Page-level text extractions

———

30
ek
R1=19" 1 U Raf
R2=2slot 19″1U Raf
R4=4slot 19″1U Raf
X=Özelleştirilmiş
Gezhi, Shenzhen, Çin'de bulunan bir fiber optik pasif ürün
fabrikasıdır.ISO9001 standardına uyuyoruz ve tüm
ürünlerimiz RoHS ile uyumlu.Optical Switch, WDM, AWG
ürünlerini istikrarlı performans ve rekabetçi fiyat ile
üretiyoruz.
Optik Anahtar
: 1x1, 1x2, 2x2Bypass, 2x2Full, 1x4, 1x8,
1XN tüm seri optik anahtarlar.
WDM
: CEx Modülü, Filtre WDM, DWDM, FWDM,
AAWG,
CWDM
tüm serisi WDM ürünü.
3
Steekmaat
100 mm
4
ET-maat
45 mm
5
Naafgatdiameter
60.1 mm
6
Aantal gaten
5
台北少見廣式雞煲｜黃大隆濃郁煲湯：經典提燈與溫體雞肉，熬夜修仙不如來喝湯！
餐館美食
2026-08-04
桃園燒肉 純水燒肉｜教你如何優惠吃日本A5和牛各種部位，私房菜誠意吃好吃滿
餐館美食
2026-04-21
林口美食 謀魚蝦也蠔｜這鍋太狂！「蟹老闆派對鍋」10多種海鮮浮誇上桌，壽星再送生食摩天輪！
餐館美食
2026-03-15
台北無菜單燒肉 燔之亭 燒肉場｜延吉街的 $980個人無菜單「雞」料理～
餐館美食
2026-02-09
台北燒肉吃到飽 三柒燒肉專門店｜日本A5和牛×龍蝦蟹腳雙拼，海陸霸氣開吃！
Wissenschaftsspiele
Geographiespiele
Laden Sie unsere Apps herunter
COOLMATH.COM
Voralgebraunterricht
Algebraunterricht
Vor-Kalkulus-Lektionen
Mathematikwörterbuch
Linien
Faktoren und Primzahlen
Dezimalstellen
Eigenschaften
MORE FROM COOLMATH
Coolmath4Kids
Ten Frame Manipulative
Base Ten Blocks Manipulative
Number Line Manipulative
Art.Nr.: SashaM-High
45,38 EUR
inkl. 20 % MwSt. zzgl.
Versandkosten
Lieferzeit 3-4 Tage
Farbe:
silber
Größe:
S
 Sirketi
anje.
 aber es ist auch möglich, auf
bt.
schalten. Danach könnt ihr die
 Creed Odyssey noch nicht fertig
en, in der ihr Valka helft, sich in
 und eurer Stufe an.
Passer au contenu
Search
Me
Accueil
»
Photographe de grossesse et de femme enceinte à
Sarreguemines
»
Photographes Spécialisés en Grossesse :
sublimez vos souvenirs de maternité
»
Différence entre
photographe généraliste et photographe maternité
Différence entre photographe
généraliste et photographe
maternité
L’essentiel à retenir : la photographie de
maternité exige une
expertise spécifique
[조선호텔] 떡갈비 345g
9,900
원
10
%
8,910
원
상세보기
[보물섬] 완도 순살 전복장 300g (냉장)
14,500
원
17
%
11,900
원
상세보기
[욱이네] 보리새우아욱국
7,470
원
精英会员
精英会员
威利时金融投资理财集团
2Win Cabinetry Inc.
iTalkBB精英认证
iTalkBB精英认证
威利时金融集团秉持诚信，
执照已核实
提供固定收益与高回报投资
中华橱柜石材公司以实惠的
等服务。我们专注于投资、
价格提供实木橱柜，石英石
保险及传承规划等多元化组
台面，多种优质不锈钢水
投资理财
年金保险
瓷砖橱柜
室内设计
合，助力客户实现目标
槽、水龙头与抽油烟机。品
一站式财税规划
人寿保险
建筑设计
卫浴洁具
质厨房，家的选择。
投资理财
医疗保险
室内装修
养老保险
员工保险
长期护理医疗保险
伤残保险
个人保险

———

## [Task goal]
Reproduce the data exactly, altering nothing.

## [Solution to this exercise]
30
ek
R1=19" 1 U Raf
R2=2slot 19″1U Raf
R4=4slot 19″1U Raf
X=Özelleştirilmiş
Gezhi, Shenzhen, Çin'de bulunan bir fiber optik pasif ürün
fabrikasıdır.ISO9001 standardına uyuyoruz ve tüm
ürünlerimiz RoHS ile uyumlu.Optical Switch, WDM, AWG
ürünlerini istikrarlı performans ve rekabetçi fiyat ile
üretiyoruz.
Optik Anahtar
: 1x1, 1x2, 2x2Bypass, 2x2Full, 1x4, 1x8,
1XN tüm seri optik anahtarlar.
WDM
: CEx Modülü, Filtre WDM, DWDM, FWDM,
AAWG,
CWDM
tüm serisi WDM ürünü.
3
Steekmaat
100 mm
4
ET-maat
45 mm
5
Naafgatdiameter
60.1 mm
6
Aantal gaten
5
台北少見廣式雞煲｜黃大隆濃郁煲湯：經典提燈與溫體雞肉，熬夜修仙不如來喝湯！
餐館美食
2026-08-04
桃園燒肉 純水燒肉｜教你如何優惠吃日本A5和牛各種部位，私房菜誠意吃好吃滿
餐館美食
2026-04-21
林口美食 謀魚蝦也蠔｜這鍋太狂！「蟹老闆派對鍋」10多種海鮮浮誇上桌，壽星再送生食摩天輪！
餐館美食
2026-03-15
台北無菜單燒肉 燔之亭 燒肉場｜延吉街的 $980個人無菜單「雞」料理～
餐館美食
2026-02-09
台北燒肉吃到飽 三柒燒肉專門店｜日本A5和牛×龍蝦蟹腳雙拼，海陸霸氣開吃！
Wissenschaftsspiele
Geographiespiele
Laden Sie unsere Apps herunter
COOLMATH.COM
Voralgebraunterricht
Algebraunterricht
Vor-Kalkulus-Lektionen
Mathematikwörterbuch
Linien
Faktoren und Primzahlen
Dezimalstellen
Eigenschaften
MORE FROM COOLMATH
Coolmath4Kids
Ten Frame Manipulative
Base Ten Blocks Manipulative
Number Line Manipulative
Art.Nr.: SashaM-High
45,38 EUR
inkl. 20 % MwSt. zzgl.
Versandkosten
Lieferzeit 3-4 Tage
Farbe:
silber
Größe:
S
 Sirketi
anje.
 aber es ist auch möglich, auf
bt.
schalten. Danach könnt ihr die
 Creed Odyssey noch nicht fertig
en, in der ihr Valka helft, sich in
 und eurer Stufe an.
Passer au contenu
Search
Me
Accueil
»
Photographe de grossesse et de femme enceinte à
Sarreguemines
»
Photographes Spécialisés en Grossesse :
sublimez vos souvenirs de maternité
»
Différence entre
photographe généraliste et photographe maternité
Différence entre photographe
généraliste et photographe
maternité
L’essentiel à retenir : la photographie de
maternité exige une
expertise spécifique
[조선호텔] 떡갈비 345g
9,900
원
10
%
8,910
원
상세보기
[보물섬] 완도 순살 전복장 300g (냉장)
14,500
원
17
%
11,900
원
상세보기
[욱이네] 보리새우아욱국
7,470
원
精英会员
精英会员
威利时金融投资理财集团
2Win Cabinetry Inc.
iTalkBB精英认证
iTalkBB精英认证
威利时金融集团秉持诚信，
执照已核实
提供固定收益与高回报投资
中华橱柜石材公司以实惠的
等服务。我们专注于投资、
价格提供实木橱柜，石英石
保险及传承规划等多元化组
台面，多种优质不锈钢水
投资理财
年金保险
瓷砖橱柜
室内设计
合，助力客户实现目标
槽、水龙头与抽油烟机。品
一站式财税规划
人寿保险
建筑设计
卫浴洁具
质厨房，家的选择。
投资理财
医疗保险
室内装修
养老保险
员工保险
长期护理医疗保险
伤残保险
个人保险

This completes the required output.